*** DATASET RECORDS ***

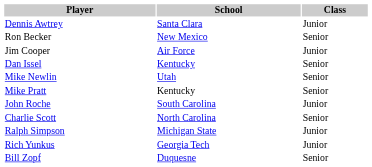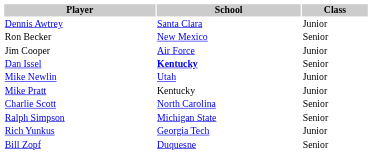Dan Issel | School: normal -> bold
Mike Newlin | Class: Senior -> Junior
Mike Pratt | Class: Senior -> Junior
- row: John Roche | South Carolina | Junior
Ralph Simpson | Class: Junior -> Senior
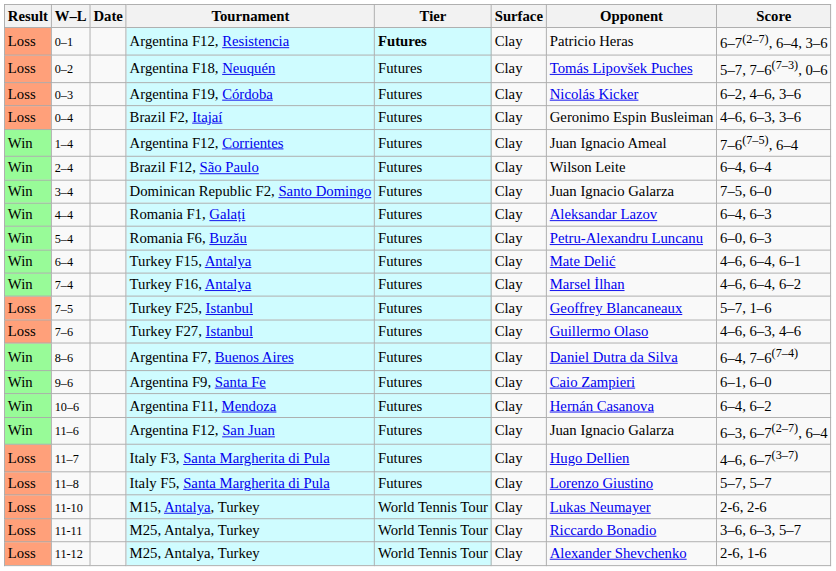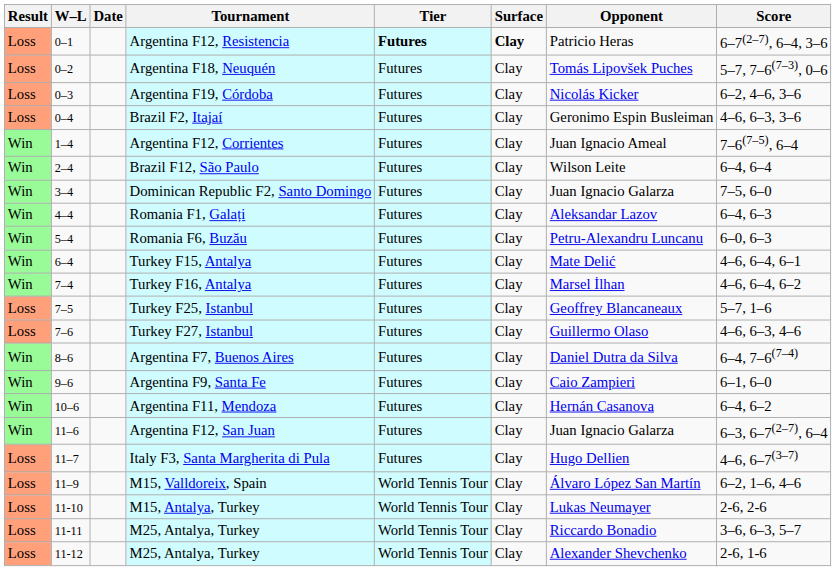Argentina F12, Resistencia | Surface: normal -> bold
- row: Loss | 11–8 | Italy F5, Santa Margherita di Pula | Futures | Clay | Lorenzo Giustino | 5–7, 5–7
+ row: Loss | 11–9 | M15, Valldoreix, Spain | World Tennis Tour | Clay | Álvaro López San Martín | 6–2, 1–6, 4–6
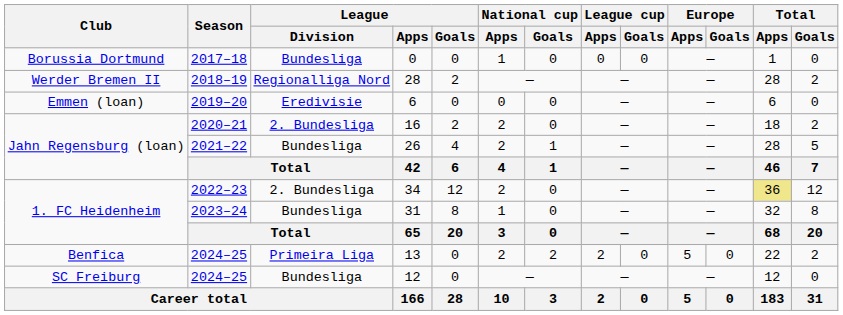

***
*** DATASET RECORDS ***

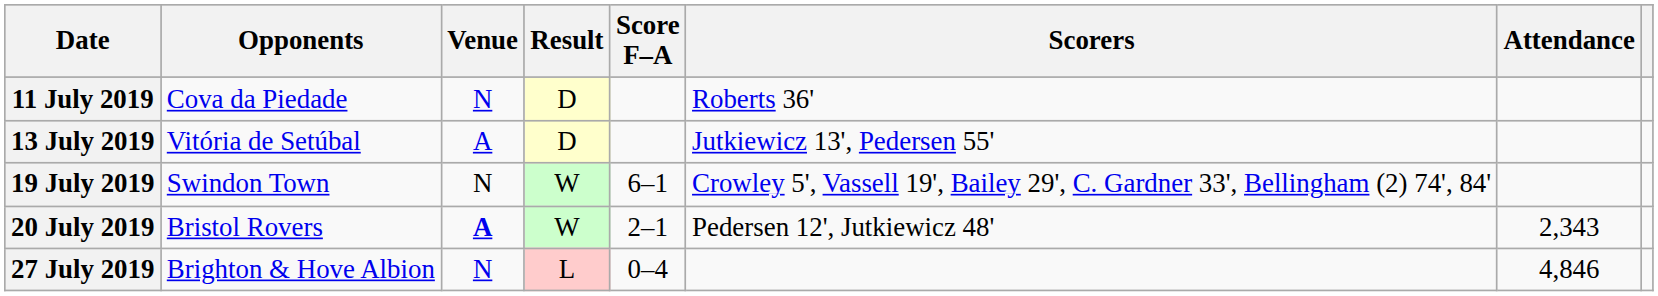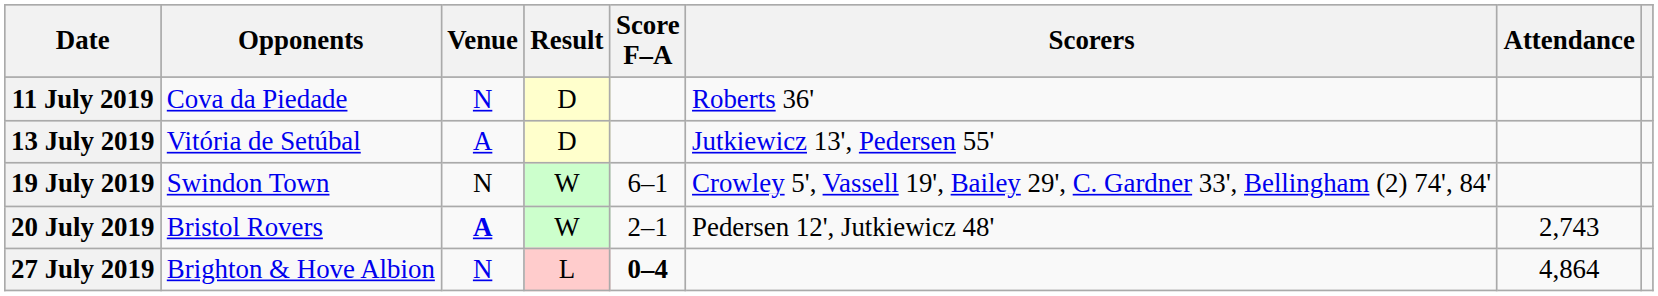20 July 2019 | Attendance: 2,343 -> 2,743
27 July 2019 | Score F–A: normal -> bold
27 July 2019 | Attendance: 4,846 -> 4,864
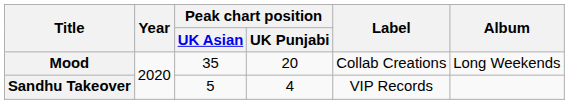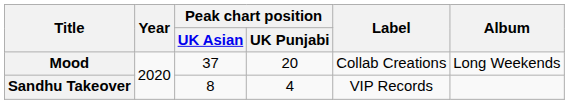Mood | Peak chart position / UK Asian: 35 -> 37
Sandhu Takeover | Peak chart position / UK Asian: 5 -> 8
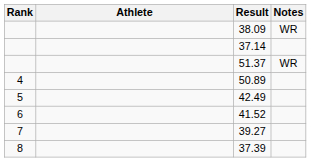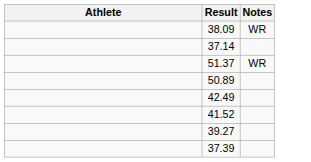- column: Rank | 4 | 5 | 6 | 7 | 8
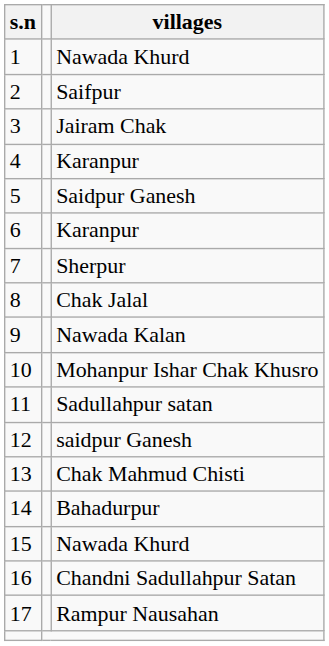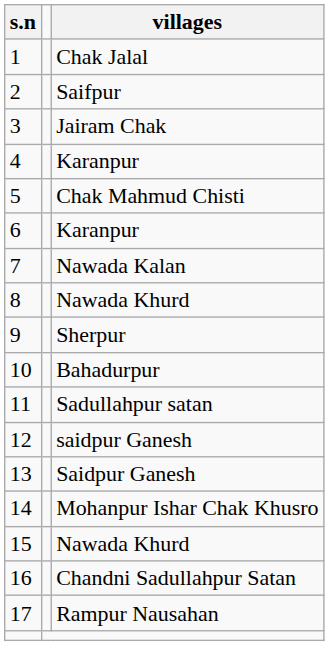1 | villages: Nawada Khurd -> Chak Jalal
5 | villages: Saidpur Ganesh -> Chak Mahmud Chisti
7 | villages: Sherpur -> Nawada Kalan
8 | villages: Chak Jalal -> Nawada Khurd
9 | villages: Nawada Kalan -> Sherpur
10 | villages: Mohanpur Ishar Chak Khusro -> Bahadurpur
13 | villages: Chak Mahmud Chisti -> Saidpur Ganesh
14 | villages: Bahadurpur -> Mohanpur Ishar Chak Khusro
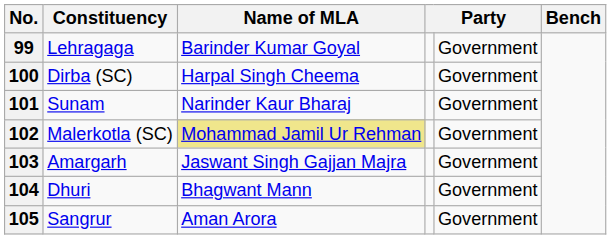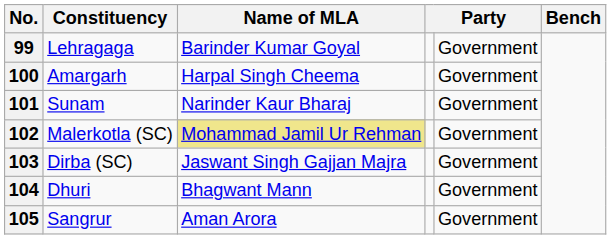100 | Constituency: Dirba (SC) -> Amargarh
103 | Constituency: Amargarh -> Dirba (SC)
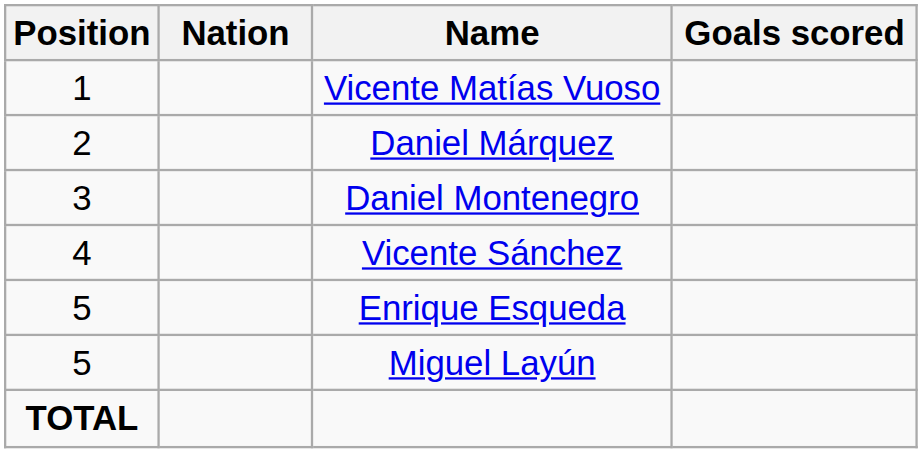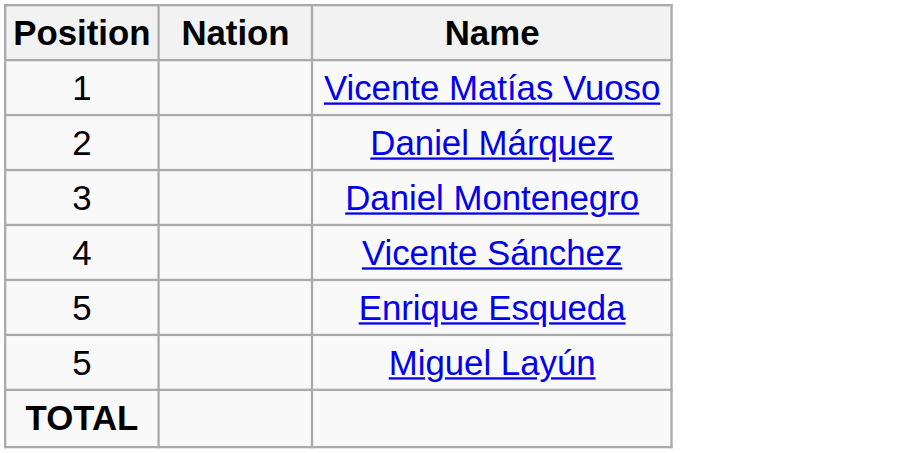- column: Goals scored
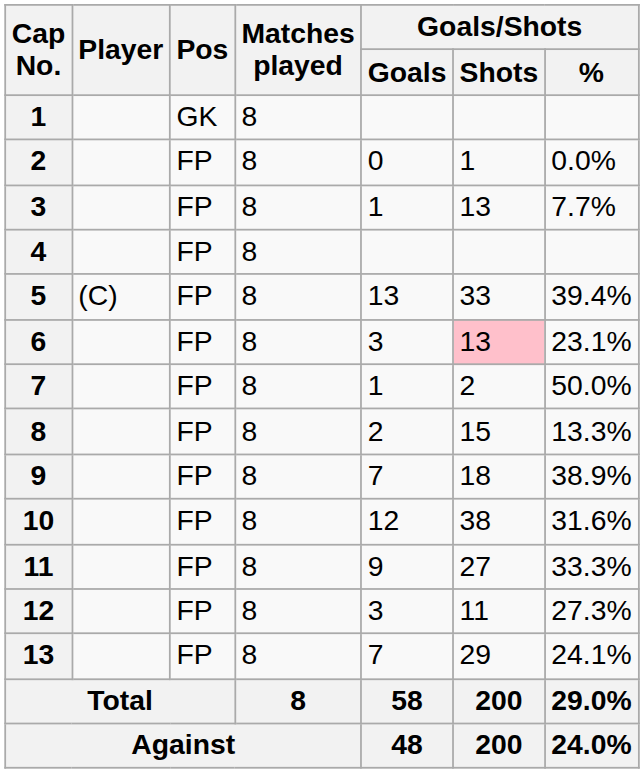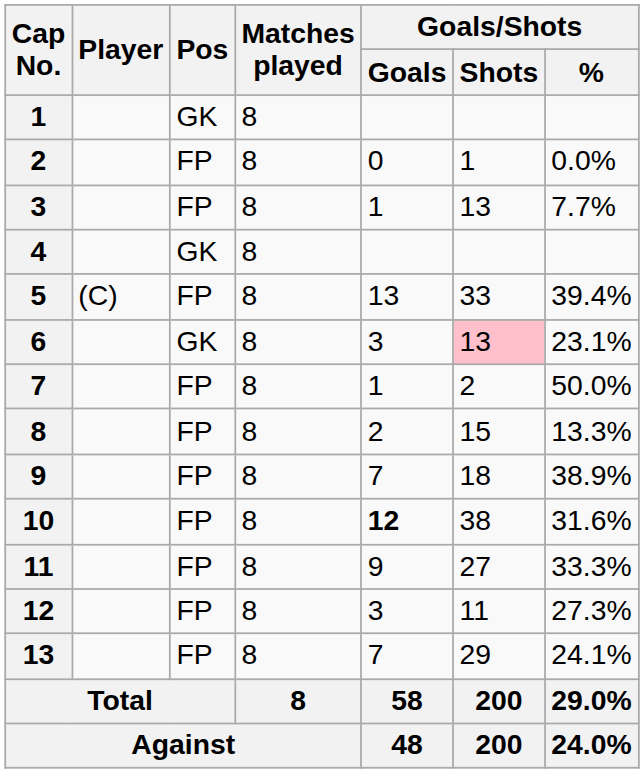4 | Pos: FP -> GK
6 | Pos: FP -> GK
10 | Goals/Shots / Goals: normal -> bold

***
*** DATASET RECORDS ***

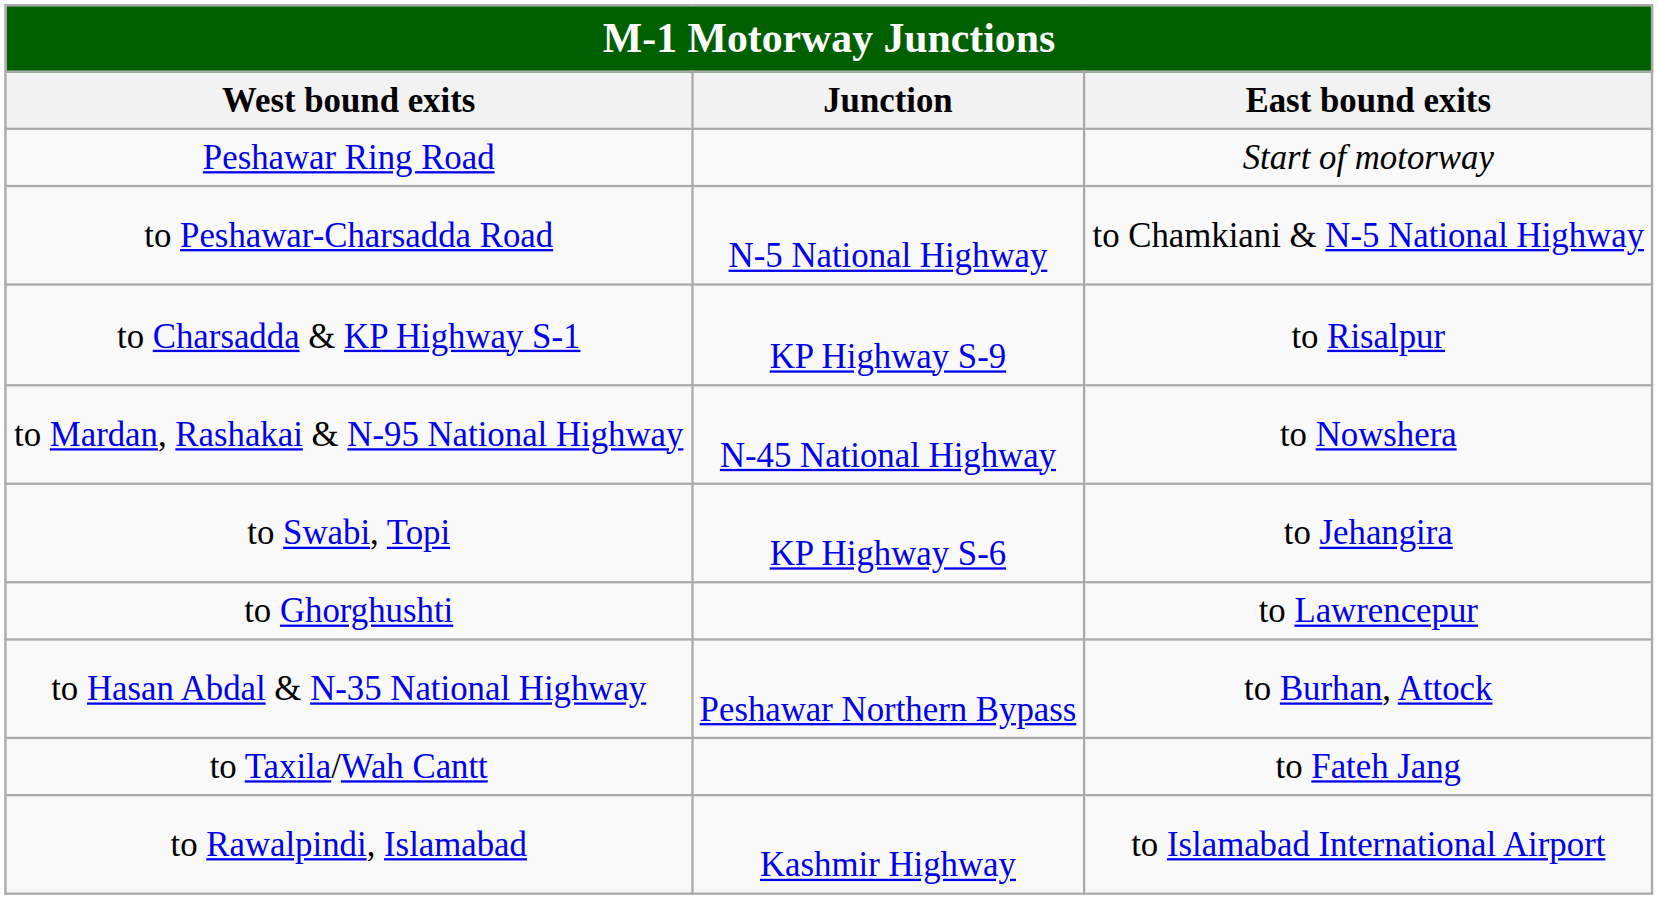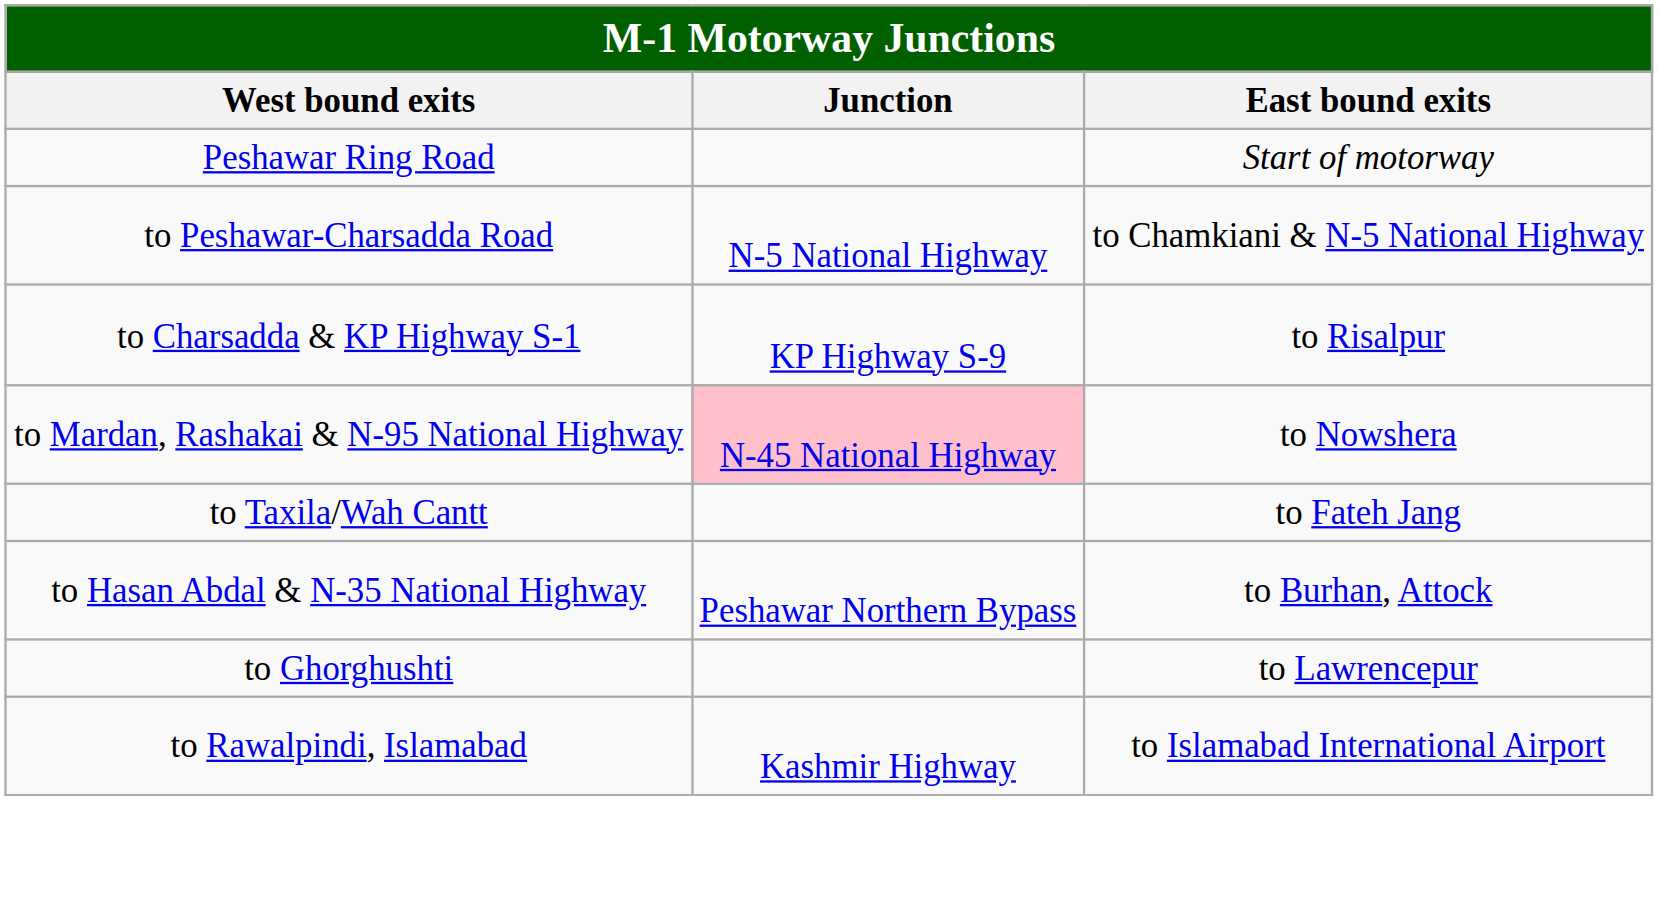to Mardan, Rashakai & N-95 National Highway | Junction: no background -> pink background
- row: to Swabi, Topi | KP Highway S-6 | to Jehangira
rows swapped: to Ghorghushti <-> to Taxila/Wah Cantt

***

* **WHAT IS BEING ASKED**
Repeat the lines of the records from the line containing "to Mardan, Rashakai" up to and including the line containing "rows swapped: to", leaving out the pictures.

* **COMPLETED EXERCISE**
to Mardan, Rashakai & N-95 National Highway | Junction: no background -> pink background
- row: to Swabi, Topi | KP Highway S-6 | to Jehangira
rows swapped: to Ghorghushti <-> to Taxila/Wah Cantt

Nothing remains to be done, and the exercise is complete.